**What the task asks**.
Can you return the lines below word for word, without the pictures?

**Supplied data**.
↓

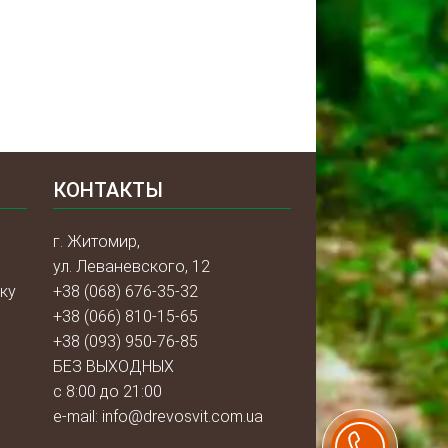
КОНТАКТЫ
г. Житомир,
ул. Леваневского, 12
ку
+38 (068) 676-35-32
+38 (066) 810-15-65
+38 (093) 950-76-85
БЕЗ ВЫХОДНЫХ
с 8:00 до 21:00
e-mail:
info@drevosvit.com.ua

↑

**Answer box**.
КОНТАКТЫ
г. Житомир,
ул. Леваневского, 12
ку
+38 (068) 676-35-32
+38 (066) 810-15-65
+38 (093) 950-76-85
БЕЗ ВЫХОДНЫХ
с 8:00 до 21:00
e-mail:
info@drevosvit.com.ua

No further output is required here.